When people talk about potential famine, they mention South Sudan. But about 1 million people who live just over the border, in Sudan’s Nuba Mountains, also face a food emergency.
“I call it famine,” said Bishop Macram Max Gassis, retired bishop of El Obeid, Sudan. The “hunger the people are experiencing” in the Nuba Mountains is “not totally due to the cruelty of nature but, unfortunately, is man-made.”
A survey in the diocese’s area of operation, published in June, found that 74 percent of respondents had no food in their homes and 55 percent had, in the previous 30 days, at least one member of the household go a whole day and night without eating at least once.
South Sudan won its independence from Sudan in 2011, and Nuba was a disputed region that remained in Sudan, despite its people’s affiliations with the South.
Today, people in Sudan’s Nuba Mountains are being bombed by their own government, Gassis told Catholic News Service.
The Diocese of El Obeid issued a statement in early August stating that Nuba communities “are surrounded by battle lines, effectively isolated.” It said delivery of basic services by the Sudanese government and international humanitarian organizations stopped in mid-2011.

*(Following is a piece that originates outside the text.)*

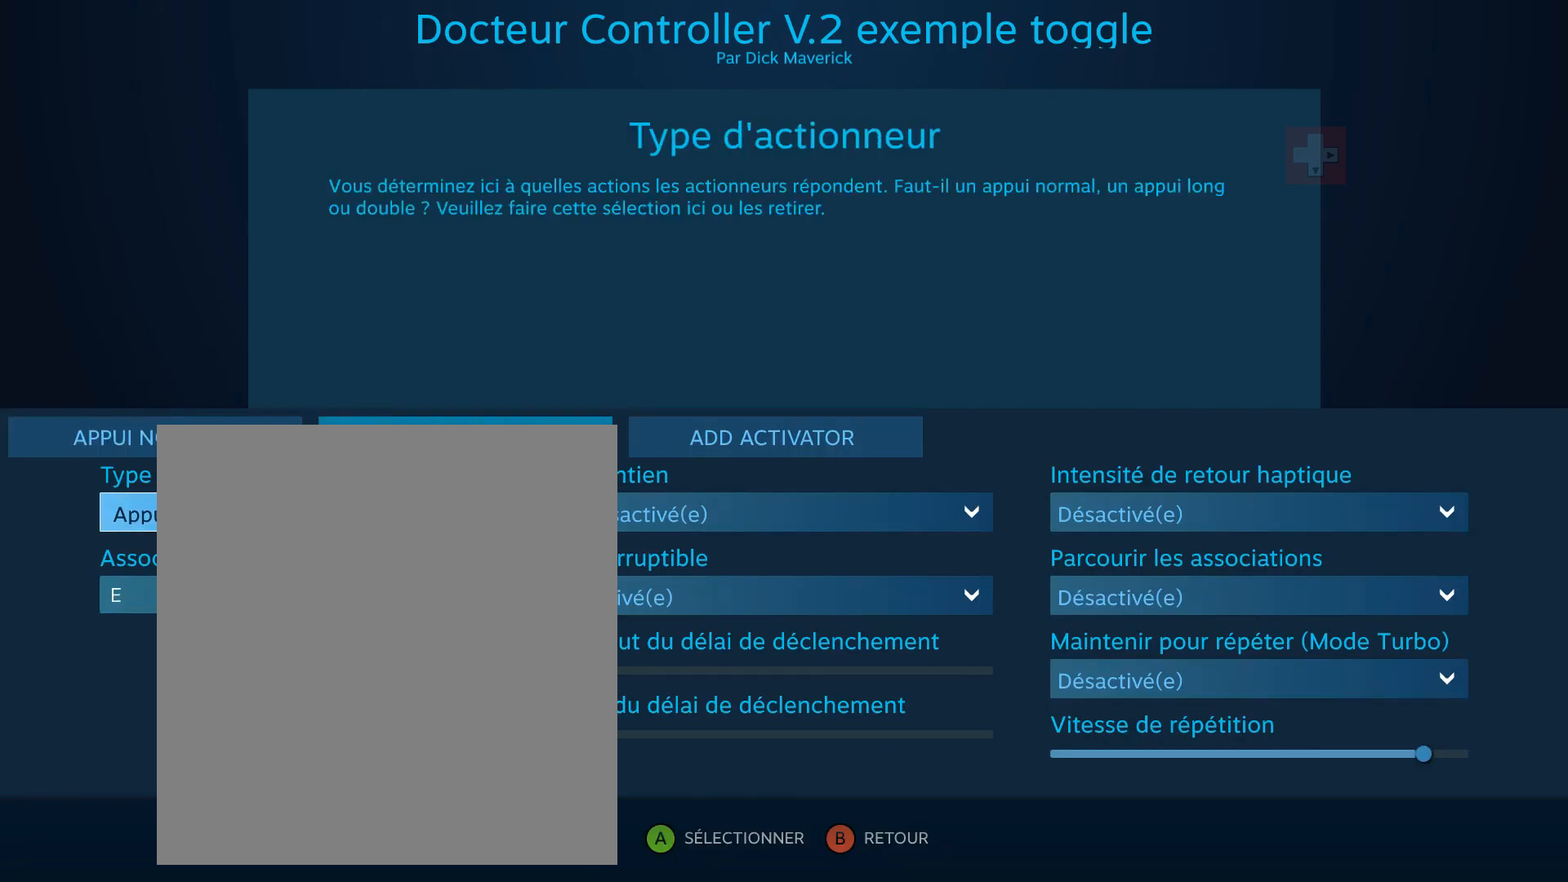
{"buttons": [], "left_stick": "center", "events": [[50, "B", "up"]]}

The diocese “is one of a handful of humanitarian actors delivering critical and life-saving assistance in the area under extremely difficult conditions characterized by high levels of insecurity,” its statement said.
The suffering “is evident in the vast number” of people needing food aid and is worse than any previous suffering in the memory of any diocesan staff member, the statement said.
“Here, I have shed tears watching emaciated women with babies on their backs being turned away when they get to the front of the long line because there is nothing left for them,” Oliver Waindi, executive director of the Bishop Gassis Relief and Rescue Foundation, told CNS. “The suffering is as I imagine hell to be.
“There are a lot of children dying here,” Waindi said, noting that before the changed weather patterns of the past two years, “people had very little to eat, but now they have nothing at all.”
Gassis said last year, the rainy season was poor, and this year floods have ruined what little people were able to plant.
“To give you a picture of how bad things are,” residents of the Nuba Mountains are walking for weeks to seek refuge in South Sudan, Waindi said.
“They do that because, in South Sudan, when their turn comes to get a simple bowl of grain, they are more likely to get it,” he said.